Выбрать главу

Хоггарт — отнюдь не «рупор» авторской идеи; эксперимент в «гибридном» жанре философско-фантастической повести привел Лема к созданию личности, выражающей не только взгляды автора (изложенные им в нескольких философских и футурологических трактатах и отнюдь не всегда совпадающие со взглядами Хоггарта), но и свои собственные. Синтез идеи и характера, философской мысли и конкретной личности, окрашивающей эту мысль своим цветом, своим неповторимым оттенком, осуществился.

Можно сказать, что появление в фантастике такого героя серьезно влияет на ее художественную структуру. Прежде всего Лем с самого начала снимает сюжетный интерес — уже в предисловии Хоггарт сообщает, что ученые потерпели поражение, а потом разрушает созданную писавшими о проекте «Голос Неба» иллюзию успеха. (Вспомним, что динамический захватывающий сюжет не просто играет значительную роль в НФ, но нередко служит средством «транспортировки» научных и социальных концепций фантастов в сознание читателя.) Кроме того, для фантастического произведения Хоггарт — герой на редкость бездейственный: к обнаружению Послания он не имеет никакого отношения, вклад его в расшифровку тоже не так уж велик, все открытия, в том числе и то, которое чуть было не привело к созданию сверхоружия, совершаются практически без него. Его участие в событиях минимально. Для фантастики это принципиально ново — ее герой чаще всего именно деятель, участник событий (у самого Лема — тоже). Если бы писатель следовал канонам НФ, то героем «Голоса Неба» стал бы скорее всего Дональд Протеро, открывший эффект, приводящий к сверхоружию, или кто-нибудь из второстепенных персонажей. Вероятно, изменилась бы композиция — автор не сообщал бы нам о том, «чем все кончится», вместе с героем мы пережили бы весь ход расшифровки, потом угрозу катастрофы, потом…

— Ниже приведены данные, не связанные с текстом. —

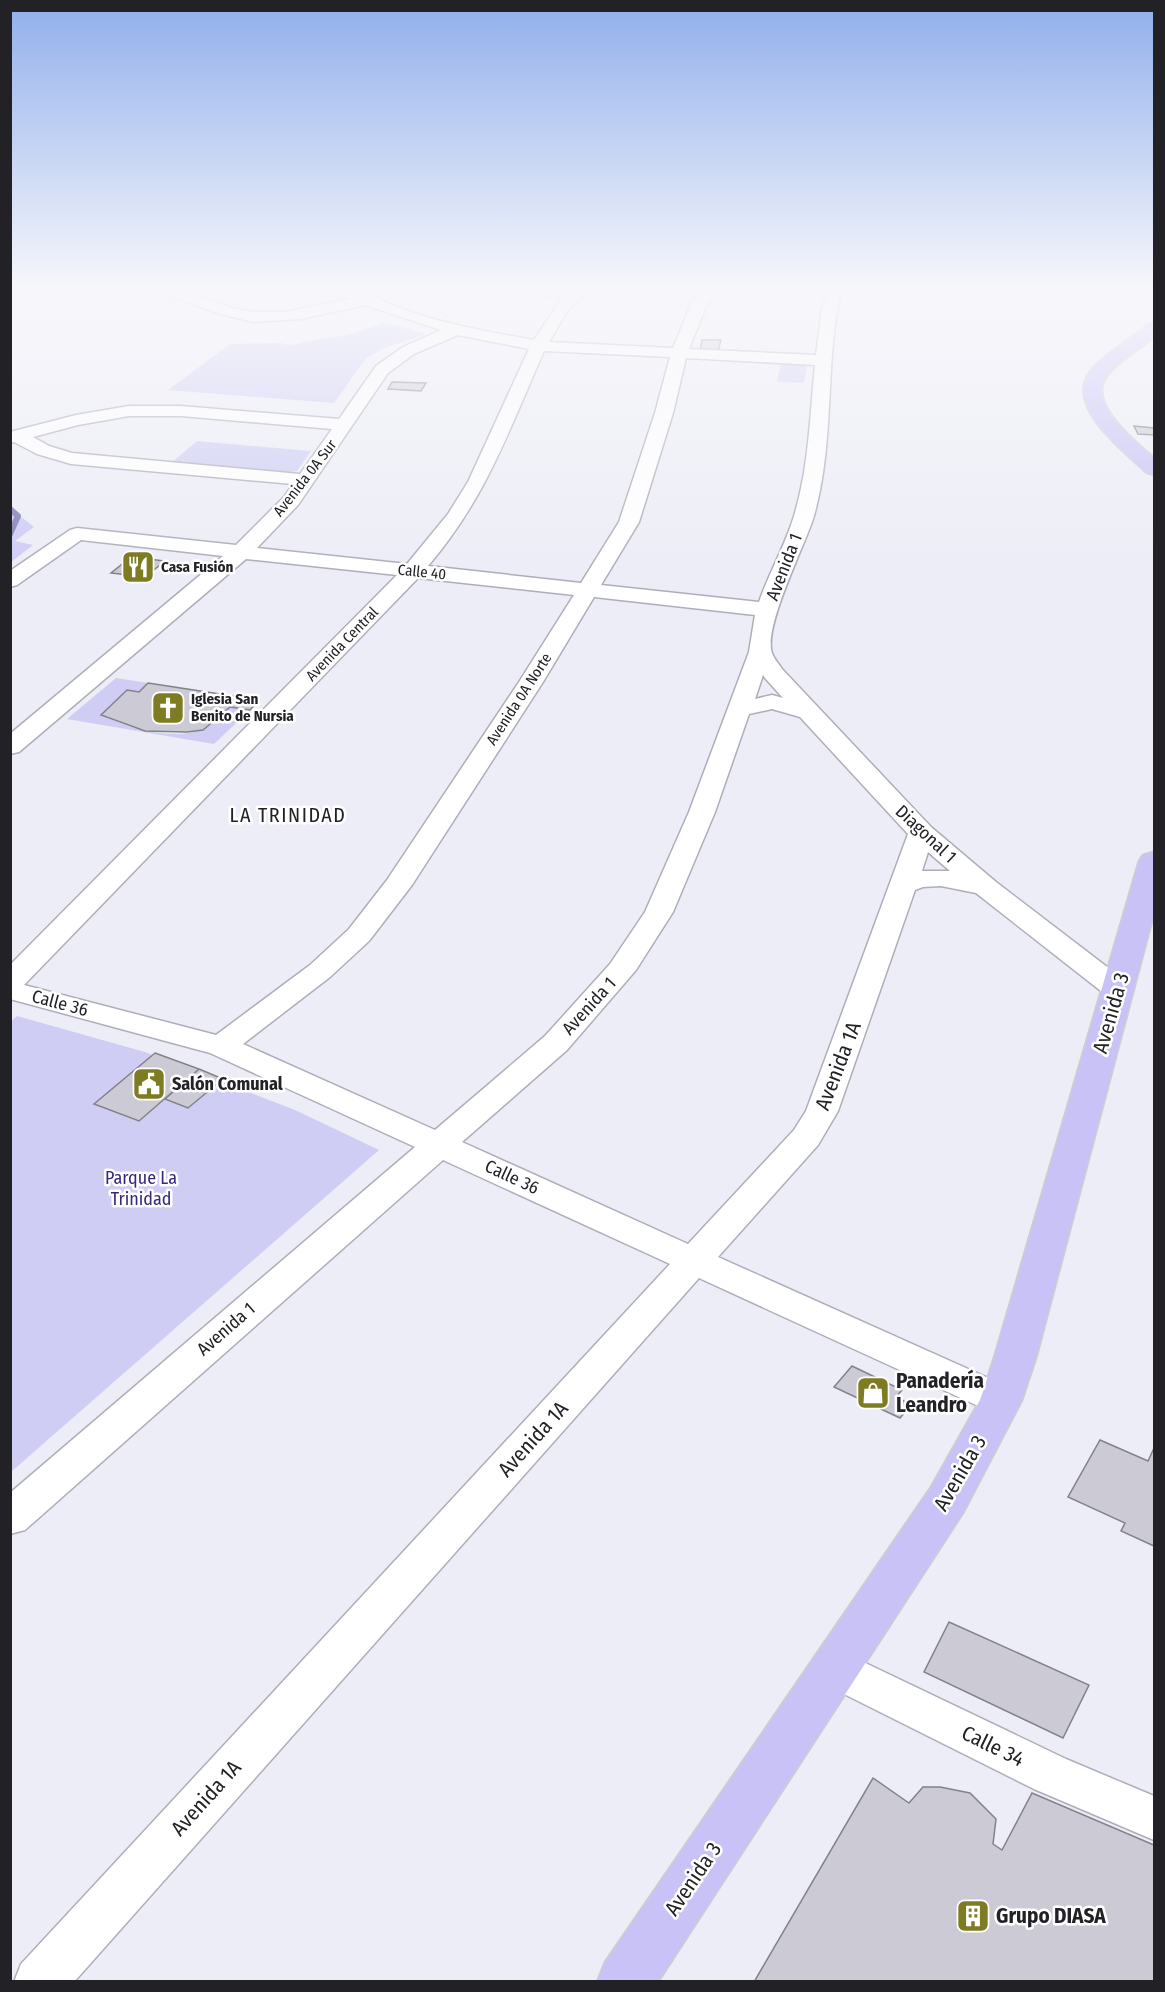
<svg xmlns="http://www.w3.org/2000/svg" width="1165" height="1992" viewBox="0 0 1165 1992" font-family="'Fira Sans Condensed',sans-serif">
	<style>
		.green { fill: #cfcdf4 }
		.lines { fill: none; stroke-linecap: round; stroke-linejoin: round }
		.stream { stroke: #8480b4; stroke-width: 6 }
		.building { fill: #cccbd5; stroke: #82828b; stroke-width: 1.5 }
		.minor-casing { stroke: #afaeb8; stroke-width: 3 }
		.major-casing { stroke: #cececf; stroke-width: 3 }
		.minor { fill: #fff; fill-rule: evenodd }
		.major { fill: #c8c2f6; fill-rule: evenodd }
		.labels { text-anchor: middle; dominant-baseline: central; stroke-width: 5; stroke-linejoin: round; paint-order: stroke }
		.far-street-label { font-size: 15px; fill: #222226; stroke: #fff }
		.far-poi-label { font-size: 15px; font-weight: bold; fill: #222226; stroke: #fff; text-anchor: start }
		.street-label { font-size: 18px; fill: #222226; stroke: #fff }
		.poi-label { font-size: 18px; font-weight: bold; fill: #222226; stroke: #fff; text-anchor: start }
		.park-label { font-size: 18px; fill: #3a277a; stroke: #fff }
		.neighbourhood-label { font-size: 20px; letter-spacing: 1.5px; fill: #222226; stroke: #fff }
		.near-street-label { font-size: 21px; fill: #222226; stroke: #fff }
		.near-poi-label { font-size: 21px; font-weight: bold; fill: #222226; stroke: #fff; text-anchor: start }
	</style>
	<rect width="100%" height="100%" fill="#ededf7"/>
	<!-- green -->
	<path class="green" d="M 384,322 L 426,334 L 382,349 L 366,358 L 334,403 L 168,390 L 230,344 L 281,343 L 289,345 L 351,334 Z
		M 781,363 L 807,366 L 804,383 L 777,382 Z
		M 197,441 L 311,451 L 297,471 L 287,473 L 171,463 Z
		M 10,508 L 34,527 L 15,541 L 33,545 L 11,562 Z
		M 116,678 L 148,683 L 139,692 L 126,690 L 102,715 C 129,729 170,740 201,730 C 211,727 222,713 230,707 L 250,710 L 214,744 L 67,719 Z
		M 17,1016 L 145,1052 L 295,1110 L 379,1150 L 11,1472 L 10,1022 Z"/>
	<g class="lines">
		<!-- stream -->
		<path class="stream" d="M 10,509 L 18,516 L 10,534"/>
	</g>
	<!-- building -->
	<path class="building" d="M 702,340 L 721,340 L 718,351 L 700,350 Z
		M 392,382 L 426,383 L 421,391 L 388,389 Z
		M 1134,426 L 1154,428 L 1154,435 L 1138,434 Z
		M 131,557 L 165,561 L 145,577 L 111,573 Z
		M 148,683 L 259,700 L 250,710 L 230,707 L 203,730 L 187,732 L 145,731 L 101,715 L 127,690 L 139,692 Z
		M 155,1053 L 199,1069 L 139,1121 L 94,1104 Z
		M 199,1069 L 223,1079 L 188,1108 L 165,1099 Z
		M 852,1366 L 902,1390 L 896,1397 L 911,1405 L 900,1418 L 834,1387 Z
		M 1100,1440 L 1148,1461 L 1154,1448 L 1154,1546 L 1121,1531 L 1125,1523 L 1068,1497 Z
		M 949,1622 L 1089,1685 L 1063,1738 L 924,1672 Z
		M 873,1778 L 909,1803 L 923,1787 L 940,1787 L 970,1793 L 996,1819 L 993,1844 L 1002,1850 L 1032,1793 L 1154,1845 L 1154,1982 L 754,1982 Z"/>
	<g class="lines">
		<defs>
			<path id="minor" d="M 151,287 L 173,287 L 232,308 L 253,312 L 285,312 L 350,299 L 327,290 L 325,287 C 357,286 386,304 417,314 C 455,326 494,333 534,340 L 562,298 L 513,291 L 506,287 L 545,287 L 570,290 L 574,287 L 590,287 L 567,311 L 549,342 L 673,348 L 692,302 L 707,287 L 722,287 L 707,304 L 689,349 L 816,355 L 822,308 L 829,287 L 843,287 C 836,309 834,331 832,355 C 828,409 829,466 813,519 C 804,547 763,628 772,653 C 774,659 779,664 782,669 L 931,827 L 996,882 L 1128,983 L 1132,989 L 1128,995 L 1117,998 L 1106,995 L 976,893 L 941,886 L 923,887 L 915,890 L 838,1111 L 818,1145 L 718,1257 L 1015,1390 L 1020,1400 L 1015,1410 L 1001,1415 L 987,1410 L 699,1278 L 74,1982 L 14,1982 L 21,1964 L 670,1264 L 443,1160 L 25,1530 L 10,1534 L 10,1493 L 415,1147 L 210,1053 L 10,999 L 10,965 L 397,575 L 246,559 L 19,752 L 10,754 L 10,734 L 223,556 L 81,540 L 17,585 L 10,587 L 10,571 L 70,530 L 77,528 L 236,545 L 284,497 L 293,484 L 71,464 L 37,454 L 14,442 L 10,443 L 10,432 L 76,415 L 129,406 L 181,406 L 339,419 L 376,366 L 403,347 L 441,330 L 365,305 L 301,319 L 253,322 L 221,314 L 153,290 ZM 458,335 L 529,349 L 468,482 L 448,514 L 407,564 L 257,548 L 298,505 L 388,373 L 414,354 ZM 544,351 L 670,357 L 655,413 L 619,522 L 581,583 L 428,566 C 486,498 508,432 544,351 ZM 686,358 L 815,365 C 810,415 809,467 794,516 C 785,546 769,573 759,602 L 601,585 L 639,522 L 673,413 ZM 129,416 L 181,416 L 332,429 L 300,474 L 72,453 L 49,446 L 33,437 L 78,425 ZM 418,578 L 574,595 L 519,682 L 387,880 L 349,929 L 310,965 L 216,1035 L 24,985 ZM 594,597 L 755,615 L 749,652 L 689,812 L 645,912 L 610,964 L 545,1036 L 435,1130 L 243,1044 L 330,977 L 369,941 L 412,885 L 543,682 ZM 763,675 L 765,678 L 783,698 L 772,695 L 755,699 ZM 772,709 L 800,717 L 908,834 L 806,1111 L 794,1130 L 688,1244 L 462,1142 L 567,1050 L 636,970 L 673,912 L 715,812 L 749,714 ZM 928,852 L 950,871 L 922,871 Z
				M 834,1648 L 1066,1759 L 1154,1796 L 1154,1840 L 1034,1789 L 818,1681 L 812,1667 L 818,1653 Z"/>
			<path id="major" d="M 1154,323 L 1154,337 C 1139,350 1119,360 1107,376 C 1086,403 1136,442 1154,458 L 1154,475 L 1147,473 C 1124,452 1064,406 1090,372 C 1105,352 1130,341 1148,324 Z
				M 1154,852 L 1154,913 L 1036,1358 L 1022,1400 L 963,1513 L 658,1982 L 597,1982 L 605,1962 L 931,1487 L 980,1400 L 994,1358 L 1139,861 L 1143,855 Z"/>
		</defs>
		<!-- minor casing -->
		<use href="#minor" class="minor-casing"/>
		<!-- major casing -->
		<use href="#major" class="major-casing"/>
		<!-- minor -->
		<use href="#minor" class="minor"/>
		<!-- major -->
		<use href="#major" class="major"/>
	</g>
	<!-- sky -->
	<linearGradient id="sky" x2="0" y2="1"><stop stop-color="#91afec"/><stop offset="0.51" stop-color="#f7f7fb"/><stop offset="1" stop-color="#f7f7fb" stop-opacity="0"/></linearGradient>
	<rect width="1165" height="566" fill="url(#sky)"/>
	<!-- icons -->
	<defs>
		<symbol id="restaurant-square" viewBox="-11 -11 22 22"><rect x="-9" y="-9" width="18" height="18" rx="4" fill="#7e7c23" stroke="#fff"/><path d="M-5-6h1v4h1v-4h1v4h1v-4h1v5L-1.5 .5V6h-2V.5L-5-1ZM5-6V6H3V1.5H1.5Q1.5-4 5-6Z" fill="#fff"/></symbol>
		<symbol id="church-square" viewBox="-11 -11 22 22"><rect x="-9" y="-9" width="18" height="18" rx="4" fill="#7e7c23" stroke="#fff"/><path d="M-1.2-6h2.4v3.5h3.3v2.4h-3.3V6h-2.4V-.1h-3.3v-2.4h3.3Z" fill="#fff"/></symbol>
		<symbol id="civic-square" viewBox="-11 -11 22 22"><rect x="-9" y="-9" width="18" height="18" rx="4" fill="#7e7c23" stroke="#fff"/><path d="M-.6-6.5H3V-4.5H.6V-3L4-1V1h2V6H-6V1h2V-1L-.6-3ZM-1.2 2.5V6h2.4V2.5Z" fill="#fff"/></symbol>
		<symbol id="shop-square" viewBox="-11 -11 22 22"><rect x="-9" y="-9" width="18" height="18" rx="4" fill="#7e7c23" stroke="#fff"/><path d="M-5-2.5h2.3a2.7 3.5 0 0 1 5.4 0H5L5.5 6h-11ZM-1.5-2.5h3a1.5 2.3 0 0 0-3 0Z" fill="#fff"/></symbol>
		<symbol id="building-square" viewBox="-11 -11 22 22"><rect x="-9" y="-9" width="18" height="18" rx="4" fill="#7e7c23" stroke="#fff"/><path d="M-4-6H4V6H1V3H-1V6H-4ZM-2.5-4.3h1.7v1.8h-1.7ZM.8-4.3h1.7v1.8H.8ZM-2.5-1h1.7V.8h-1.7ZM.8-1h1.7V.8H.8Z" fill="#fff"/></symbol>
	</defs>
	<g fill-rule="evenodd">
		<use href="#restaurant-square" x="119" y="548" width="38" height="38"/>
		<use href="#church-square" x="149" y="689" width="38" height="38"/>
		<use href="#civic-square" x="130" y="1065" width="38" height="38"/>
		<use href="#shop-square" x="854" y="1374" width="38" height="38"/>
		<use href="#building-square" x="954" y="1897" width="38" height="38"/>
	</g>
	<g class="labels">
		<!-- far-street labels -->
		<g class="far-street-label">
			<text transform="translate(305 478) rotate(-52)">Avenida 0A Sur</text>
			<text transform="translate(422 572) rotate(6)">Calle 40</text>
			<text transform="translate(342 644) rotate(-46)">Avenida Central</text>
			<text transform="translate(519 699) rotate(-57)">Avenida 0A Norte</text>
		</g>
		<!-- far-poi labels -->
		<g class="far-poi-label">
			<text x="161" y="567">Casa Fusión</text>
			<text x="191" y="699">Iglesia San<tspan x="191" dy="17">Benito de Nursia</tspan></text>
		</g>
		<!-- street labels -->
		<g class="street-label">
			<text transform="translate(784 567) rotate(-69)">Avenida 1</text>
			<text transform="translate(926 834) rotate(43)">Diagonal 1</text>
			<text transform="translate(60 1003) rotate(15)">Calle 36</text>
			<text transform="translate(589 1006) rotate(-48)">Avenida 1</text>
			<text transform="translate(512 1177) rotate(25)">Calle 36</text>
			<text transform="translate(226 1329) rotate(-41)">Avenida 1</text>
		</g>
		<!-- poi labels -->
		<g class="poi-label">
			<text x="172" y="1084">Salón Comunal</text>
		</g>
		<!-- park labels -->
		<g class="park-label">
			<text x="141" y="1178">Parque La<tspan x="141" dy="21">Trinidad</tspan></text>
		</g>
		<!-- neighbourhood labels -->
		<g class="neighbourhood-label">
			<text x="288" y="815">LA TRINIDAD</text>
		</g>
		<!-- near-street labels -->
		<g class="near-street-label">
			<text transform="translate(1111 1013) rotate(-74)">Avenida 3</text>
			<text transform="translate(838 1066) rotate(-69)">Avenida 1A</text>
			<text transform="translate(533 1439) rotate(-48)">Avenida 1A</text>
			<text transform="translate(960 1473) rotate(-60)">Avenida 3</text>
			<text transform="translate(993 1746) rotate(26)">Calle 34</text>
			<text transform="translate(206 1798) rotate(-48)">Avenida 1A</text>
			<text transform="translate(693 1879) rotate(-56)">Avenida 3</text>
		</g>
		<!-- near-poi labels -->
		<g class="near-poi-label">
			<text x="896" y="1381">Panadería<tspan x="896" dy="24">Leandro</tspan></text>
			<text x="996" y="1916">Grupo DIASA</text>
		</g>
	</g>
	<!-- border -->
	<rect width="1165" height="1992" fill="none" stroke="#222226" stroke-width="24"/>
</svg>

В том-то и дело, что для произведения, следующего канонам НФ, нужен был бы другой финал — событийный. Нужен был бы некий итог: Послание удалось расшифровать потому-то и потому-то. Или не удалось — потому что земная наука еще чем-то не овладела. Лем, так сказать, снимает обвинение с науки — не в ней, согласно его концепции, причина поражения. В конце концов ученые частично расшифровали сигнал, и если полного успеха добиться все же не смогли, то отнюдь не потому, что им не хватило интеллекта. В глубинах космоса Лем помещает разум, наделенный не только техническим могуществом, но — главное! — социально-этической мудростью. Хоггарт уверен, что «цивилизации… не объединенные, погрязшие во внутренних конфликтах, сжигающие свои запасы в братоубийственных схватках, тысячелетиями пытались и будут снова и снова пытаться расшифровать звездный сигнал — так же неуклюже и так же весьма неумело попытаются превратить добытые столь тяжким трудом причудливые обломки в оружие, и так же, как нам, им это не удастся… Какие же цивилизации являются настоящими адресатами? Не знаю. Скажу только: если эта информация, по мнению Отправителей, не относится к нам, то мы ее и не поймем».

И еще раз мысль Хоггарта «замыкается на себя», от космических расстояний, разделяющих цивилизации, обращается к видимым и невидимым барьерам, разделяющим людей на Земле. Звучит горькое признание; «Я никогда не умел преодолевать межчеловеческое пространство». Можно продолжить мысль писателя: пока наше «я» этому не научится, «мы» не будем способны преодолеть социально-этическое «расстояние» между нами и неизвестными Отправителями. «Если б, — думает Хоггарт, — от каждого несчастного, замученного человека оставался хоть один атом его чувств, если б таким образом росло наследие поколений, если б хоть искорка могла пробежать от человека к человеку, мир переполнился бы криком, в муках исторгнутым из груди».